Are predictions useful in tennis? Are polls more a distraction than a real forecast in politics? I admit I never make predictions and I seldom pay attention to polls, figuring that the only one that counts is the one on election day. They all predicted a Serena win, and see what happened. No one expected a resurgent Ana, nor for that matter the great run of Simona Halep, a 22-year old Romanian whose best big-time performance was at last year’s U.S. Open, when she made it to the fourth round. There is also the Canadian teen phenom Eugenie Bouchard, who meets Ana Ivanovic next and frankly all bets ought to be off she is so good — but so, lately, is Ana. And not to forget Na Li, the most famous Chinese in the world.

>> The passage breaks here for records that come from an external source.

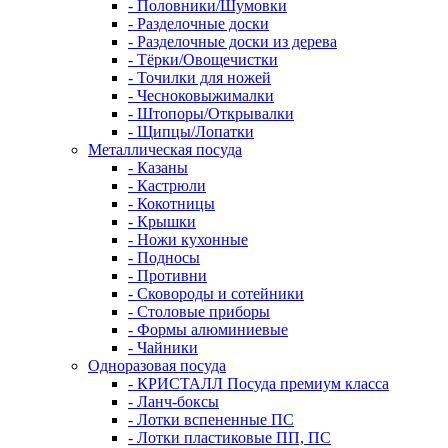
- Половники/Шумовки
- Разделочные доски
- Разделочные доски из дерева
- Тёрки/Овощечистки
- Точилки для ножей
- Чесноковыжималки
- Штопоры/Открывалки
- Щипцы/Лопатки
Металлическая посуда
- Казаны
- Кастрюли
- Кокотницы
- Крышки
- Ножи кухонные
- Подносы
- Противни
- Сковороды и сотейники
- Столовые приборы
- Формы алюминиевые
- Чайники
Одноразовая посуда
- КРИСТАЛЛ Посуда премиум класса
- Ланч-боксы
- Лотки вспененные ПС
- Лотки пластиковые ПП, ПС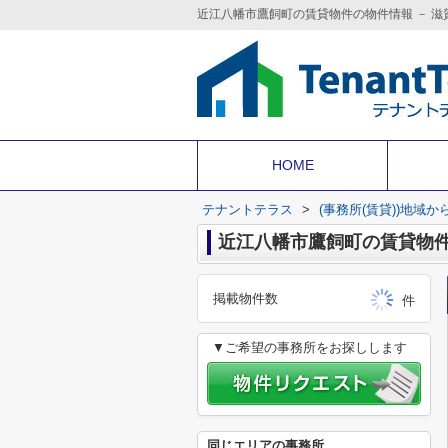
HOME
テナントテラス
>
(事務所(賃貸))地域か
掲載物件数
件
▼ご希望の事務所をお探しします
同じエリアの事務所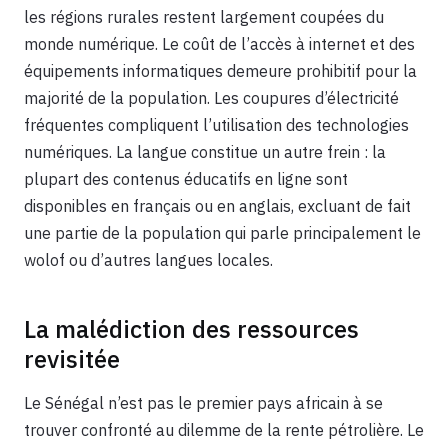
les régions rurales restent largement coupées du
monde numérique. Le coût de l’accès à internet et des
équipements informatiques demeure prohibitif pour la
majorité de la population. Les coupures d’électricité
fréquentes compliquent l’utilisation des technologies
numériques. La langue constitue un autre frein : la
plupart des contenus éducatifs en ligne sont
disponibles en français ou en anglais, excluant de fait
une partie de la population qui parle principalement le
wolof ou d’autres langues locales.
La malédiction des ressources
revisitée
Le Sénégal n’est pas le premier pays africain à se
trouver confronté au dilemme de la rente pétrolière. Le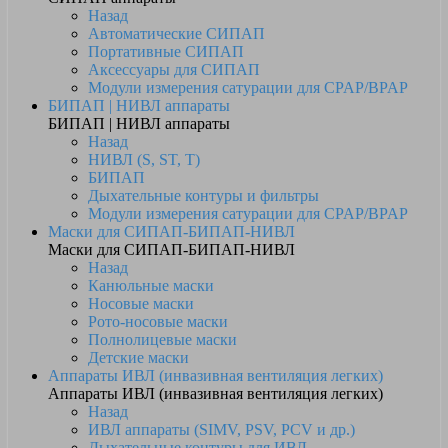
Назад
Автоматические СИПАП
Портативные СИПАП
Аксессуары для СИПАП
Модули измерения сатурации для CPAP/BPAP
БИПАП | НИВЛ аппараты
БИПАП | НИВЛ аппараты
Назад
НИВЛ (S, ST, T)
БИПАП
Дыхательные контуры и фильтры
Модули измерения сатурации для CPAP/BPAP
Маски для СИПАП-БИПАП-НИВЛ
Маски для СИПАП-БИПАП-НИВЛ
Назад
Канюльные маски
Носовые маски
Рото-носовые маски
Полнолицевые маски
Детские маски
Аппараты ИВЛ (инвазивная вентиляция легких)
Аппараты ИВЛ (инвазивная вентиляция легких)
Назад
ИВЛ аппараты (SIMV, PSV, PCV и др.)
Дыхательные контуры для ИВЛ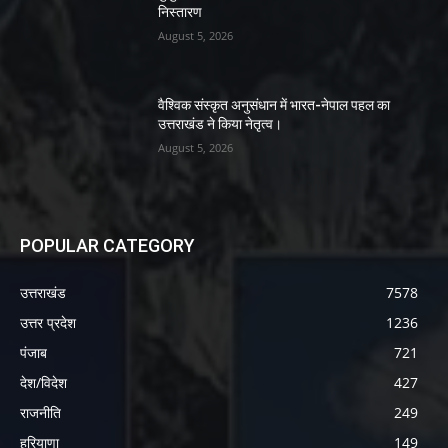
निस्तारण
August 5, 2026
वैश्विक संस्कृत अनुसंधान में भारत-नेपाल पहल का
उत्तराखंड ने किया नेतृत्व।
August 5, 2026
POPULAR CATEGORY
उत्तराखंड
7578
उत्तर प्रदेश
1236
पंजाब
721
देश/विदेश
427
राजनीति
249
हरियाणा
149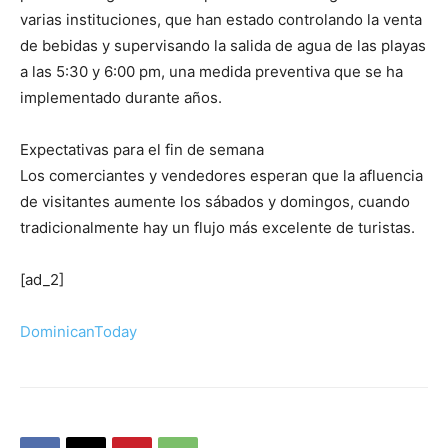
varias instituciones, que han estado controlando la venta
de bebidas y supervisando la salida de agua de las playas
a las 5:30 y 6:00 pm, una medida preventiva que se ha
implementado durante años.
Expectativas para el fin de semana
Los comerciantes y vendedores esperan que la afluencia
de visitantes aumente los sábados y domingos, cuando
tradicionalmente hay un flujo más excelente de turistas.
[ad_2]
DominicanToday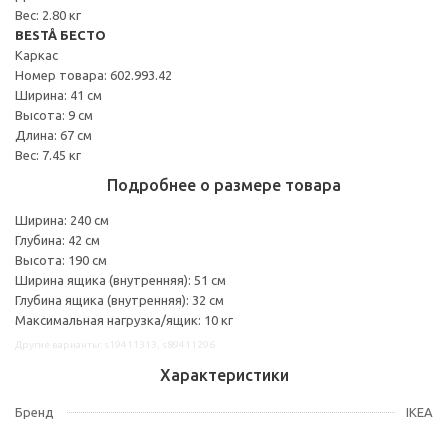
Вес: 2.80 кг
BESTÅ БЕСТО
Каркас
Номер товара: 602.993.42
Ширина: 41 см
Высота: 9 см
Длина: 67 см
Вес: 7.45 кг
Подробнее о размере товара
Ширина: 240 см
Глубина: 42 см
Высота: 190 см
Ширина ящика (внутренняя): 51 см
Глубина ящика (внутренняя): 32 см
Максимальная нагрузка/ящик: 10 кг
Другие варианты: s19411313, s89411296
Характеристики
Бренд
IKEA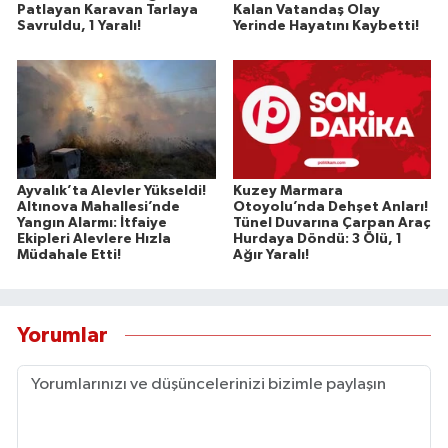
Patlayan Karavan Tarlaya
Kalan Vatandaş Olay
Savruldu, 1 Yaralı!
Yerinde Hayatını Kaybetti!
Ayvalık’ta Alevler Yükseldi!
Kuzey Marmara
Altınova Mahallesi’nde
Otoyolu’nda Dehşet Anları!
Yangın Alarmı: İtfaiye
Tünel Duvarına Çarpan Araç
Ekipleri Alevlere Hızla
Hurdaya Döndü: 3 Ölü, 1
Müdahale Etti!
Ağır Yaralı!
Yorumlar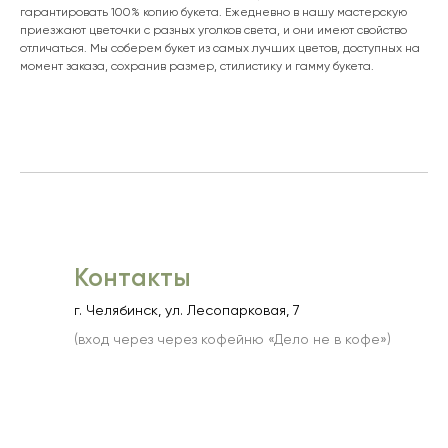
гарантировать 100% копию букета. Ежедневно в нашу мастерскую
приезжают цветочки с разных уголков света, и они имеют свойство
отличаться. Мы соберем букет из самых лучших цветов, доступных на
момент заказа, сохранив размер, стилистику и гамму букета.
Контакты
г. Челябинск, ул. Лесопарковая, 7
(вход через через кофейню «Дело не в кофе»)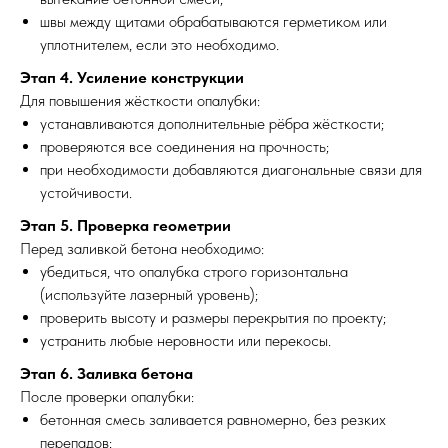
швы между щитами обрабатываются герметиком или
уплотнителем, если это необходимо.
Этап 4. Усиление конструкции
Для повышения жёсткости опалубки:
устанавливаются дополнительные рёбра жёсткости;
проверяются все соединения на прочность;
при необходимости добавляются диагональные связи для
устойчивости.
Этап 5. Проверка геометрии
Перед заливкой бетона необходимо:
убедиться, что опалубка строго горизонтальна
(используйте лазерный уровень);
проверить высоту и размеры перекрытия по проекту;
устранить любые неровности или перекосы.
Этап 6. Заливка бетона
После проверки опалубки:
бетонная смесь заливается равномерно, без резких
перепадов;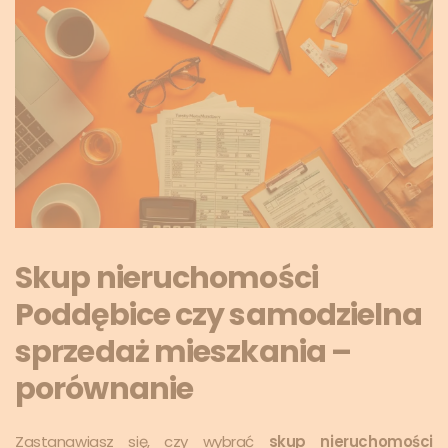
Skup nieruchomości
Poddębice czy samodzielna
sprzedaż mieszkania –
porównanie
Zastanawiasz się, czy wybrać
skup nieruchomości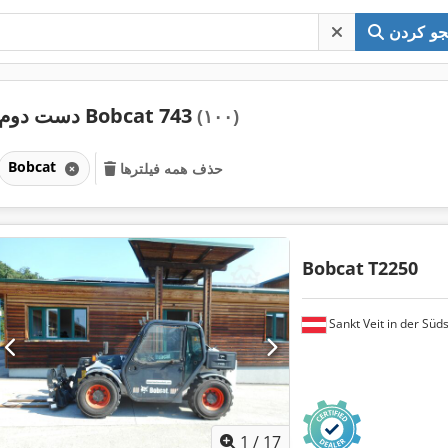
و کردن
دست دوم Bobcat 743
(۱۰۰)
Bobcat
حذف همه فیلترها
Bobcat
T2250
Sankt Veit in der Süd
1
/
17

She meets Italian veteran Flavia Pennetta (she is a few weeks shy of 32), who has lost only one set so far, to a favored Angelique Kerber.

In a way, the best thing that has happened so far at Melbourne Park is that an Australian teen, Thanasi Kokkinakis, took eight games in three sets against Rafa Nadal in the second round and showed he had grit, spunk, a winning ambition. Another one, Nick Kyrgios, went five sets against French hope Benoît Paire in the second round, after beating German veteran Benjamin Becker in the first. One of the big gaps in tennis has been the absence of a strong Australian presence. Rather than make predictions for the coming tournaments, keep an eye on these kids and hope our academies and camps and colleges can produce a few like them, too.